Segment Open

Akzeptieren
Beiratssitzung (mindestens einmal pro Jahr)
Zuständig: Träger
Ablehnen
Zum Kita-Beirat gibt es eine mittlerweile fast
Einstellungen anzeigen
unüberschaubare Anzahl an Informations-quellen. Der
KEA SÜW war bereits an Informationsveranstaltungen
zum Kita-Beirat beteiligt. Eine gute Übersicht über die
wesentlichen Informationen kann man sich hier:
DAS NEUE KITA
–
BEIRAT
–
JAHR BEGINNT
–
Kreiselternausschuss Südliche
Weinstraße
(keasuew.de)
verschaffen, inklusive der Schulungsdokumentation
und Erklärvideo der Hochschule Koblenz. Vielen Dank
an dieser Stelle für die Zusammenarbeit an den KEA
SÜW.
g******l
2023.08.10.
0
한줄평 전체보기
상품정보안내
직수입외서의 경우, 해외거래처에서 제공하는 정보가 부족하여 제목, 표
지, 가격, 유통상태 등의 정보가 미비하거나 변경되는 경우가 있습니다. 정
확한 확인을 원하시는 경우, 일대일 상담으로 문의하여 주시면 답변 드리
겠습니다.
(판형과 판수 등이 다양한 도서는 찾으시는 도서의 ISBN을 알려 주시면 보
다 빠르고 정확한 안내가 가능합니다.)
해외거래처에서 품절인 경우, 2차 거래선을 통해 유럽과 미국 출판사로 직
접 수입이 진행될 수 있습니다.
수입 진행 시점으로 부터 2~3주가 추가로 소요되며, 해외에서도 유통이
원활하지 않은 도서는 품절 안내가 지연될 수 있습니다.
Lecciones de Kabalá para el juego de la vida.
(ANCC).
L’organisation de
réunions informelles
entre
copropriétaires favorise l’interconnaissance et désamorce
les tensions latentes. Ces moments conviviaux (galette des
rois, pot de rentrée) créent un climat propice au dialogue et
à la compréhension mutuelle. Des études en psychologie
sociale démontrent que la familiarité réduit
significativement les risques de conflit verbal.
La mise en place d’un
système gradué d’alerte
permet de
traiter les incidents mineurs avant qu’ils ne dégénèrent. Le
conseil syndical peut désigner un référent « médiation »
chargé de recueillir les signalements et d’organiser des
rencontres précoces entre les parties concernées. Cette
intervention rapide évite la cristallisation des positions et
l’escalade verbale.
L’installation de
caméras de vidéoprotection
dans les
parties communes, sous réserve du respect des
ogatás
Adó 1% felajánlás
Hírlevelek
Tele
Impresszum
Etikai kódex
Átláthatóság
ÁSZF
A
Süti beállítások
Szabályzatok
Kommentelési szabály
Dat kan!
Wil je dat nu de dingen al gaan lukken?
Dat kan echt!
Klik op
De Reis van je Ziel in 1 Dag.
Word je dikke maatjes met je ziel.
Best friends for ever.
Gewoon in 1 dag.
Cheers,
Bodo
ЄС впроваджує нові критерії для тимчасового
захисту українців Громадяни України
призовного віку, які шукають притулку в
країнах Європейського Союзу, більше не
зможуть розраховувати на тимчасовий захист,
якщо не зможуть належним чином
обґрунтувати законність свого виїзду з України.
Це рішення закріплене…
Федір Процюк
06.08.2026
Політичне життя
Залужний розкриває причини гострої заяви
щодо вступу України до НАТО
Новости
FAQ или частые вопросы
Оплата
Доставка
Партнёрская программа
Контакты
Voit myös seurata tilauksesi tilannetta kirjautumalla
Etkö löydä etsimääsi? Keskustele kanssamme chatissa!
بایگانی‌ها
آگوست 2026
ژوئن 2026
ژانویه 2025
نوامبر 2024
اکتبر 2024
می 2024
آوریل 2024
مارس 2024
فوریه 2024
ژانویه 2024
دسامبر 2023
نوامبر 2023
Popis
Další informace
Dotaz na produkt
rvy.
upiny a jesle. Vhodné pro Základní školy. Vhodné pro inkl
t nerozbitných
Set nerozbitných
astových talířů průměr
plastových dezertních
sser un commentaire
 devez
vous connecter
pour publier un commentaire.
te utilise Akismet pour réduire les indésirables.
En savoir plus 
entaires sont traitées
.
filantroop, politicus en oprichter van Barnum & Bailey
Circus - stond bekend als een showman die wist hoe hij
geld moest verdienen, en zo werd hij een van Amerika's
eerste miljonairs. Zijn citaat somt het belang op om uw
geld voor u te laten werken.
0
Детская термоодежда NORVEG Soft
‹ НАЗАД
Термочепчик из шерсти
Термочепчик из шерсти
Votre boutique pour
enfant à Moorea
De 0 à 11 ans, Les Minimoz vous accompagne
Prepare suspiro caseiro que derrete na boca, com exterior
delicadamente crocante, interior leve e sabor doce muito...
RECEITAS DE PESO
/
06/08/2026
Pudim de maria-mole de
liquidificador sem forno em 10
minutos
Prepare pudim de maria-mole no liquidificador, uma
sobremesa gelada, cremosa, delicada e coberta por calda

Segment Closed

▶ _Task_: Render the lines as a numbered list, leaving out any blank ones. Begin at the very first line and stop after the line that contains "chargé de recueillir", including both of those lines.

▶ _Written solution_:
1. Akzeptieren
2. Beiratssitzung (mindestens einmal pro Jahr)
3. Zuständig: Träger
4. Ablehnen
5. Zum Kita-Beirat gibt es eine mittlerweile fast
6. Einstellungen anzeigen
7. unüberschaubare Anzahl an Informations-quellen. Der
8. KEA SÜW war bereits an Informationsveranstaltungen
9. zum Kita-Beirat beteiligt. Eine gute Übersicht über die
10. wesentlichen Informationen kann man sich hier:
11. DAS NEUE KITA
12. –
13. BEIRAT
14. –
15. JAHR BEGINNT
16. –
17. Kreiselternausschuss Südliche
18. Weinstraße
19. (keasuew.de)
20. verschaffen, inklusive der Schulungsdokumentation
21. und Erklärvideo der Hochschule Koblenz. Vielen Dank
22. an dieser Stelle für die Zusammenarbeit an den KEA
23. SÜW.
24. g******l
25. 2023.08.10.
26. 0
27. 한줄평 전체보기
28. 상품정보안내
29. 직수입외서의 경우, 해외거래처에서 제공하는 정보가 부족하여 제목, 표
30. 지, 가격, 유통상태 등의 정보가 미비하거나 변경되는 경우가 있습니다. 정
31. 확한 확인을 원하시는 경우, 일대일 상담으로 문의하여 주시면 답변 드리
32. 겠습니다.
33. (판형과 판수 등이 다양한 도서는 찾으시는 도서의 ISBN을 알려 주시면 보
34. 다 빠르고 정확한 안내가 가능합니다.)
35. 해외거래처에서 품절인 경우, 2차 거래선을 통해 유럽과 미국 출판사로 직
36. 접 수입이 진행될 수 있습니다.
37. 수입 진행 시점으로 부터 2~3주가 추가로 소요되며, 해외에서도 유통이
38. 원활하지 않은 도서는 품절 안내가 지연될 수 있습니다.
39. Lecciones de Kabalá para el juego de la vida.
40. (ANCC).
41. L’organisation de
42. réunions informelles
43. entre
44. copropriétaires favorise l’interconnaissance et désamorce
45. les tensions latentes. Ces moments conviviaux (galette des
46. rois, pot de rentrée) créent un climat propice au dialogue et
47. à la compréhension mutuelle. Des études en psychologie
48. sociale démontrent que la familiarité réduit
49. significativement les risques de conflit verbal.
50. La mise en place d’un
51. système gradué d’alerte
52. permet de
53. traiter les incidents mineurs avant qu’ils ne dégénèrent. Le
54. conseil syndical peut désigner un référent « médiation »
55. chargé de recueillir les signalements et d’organiser des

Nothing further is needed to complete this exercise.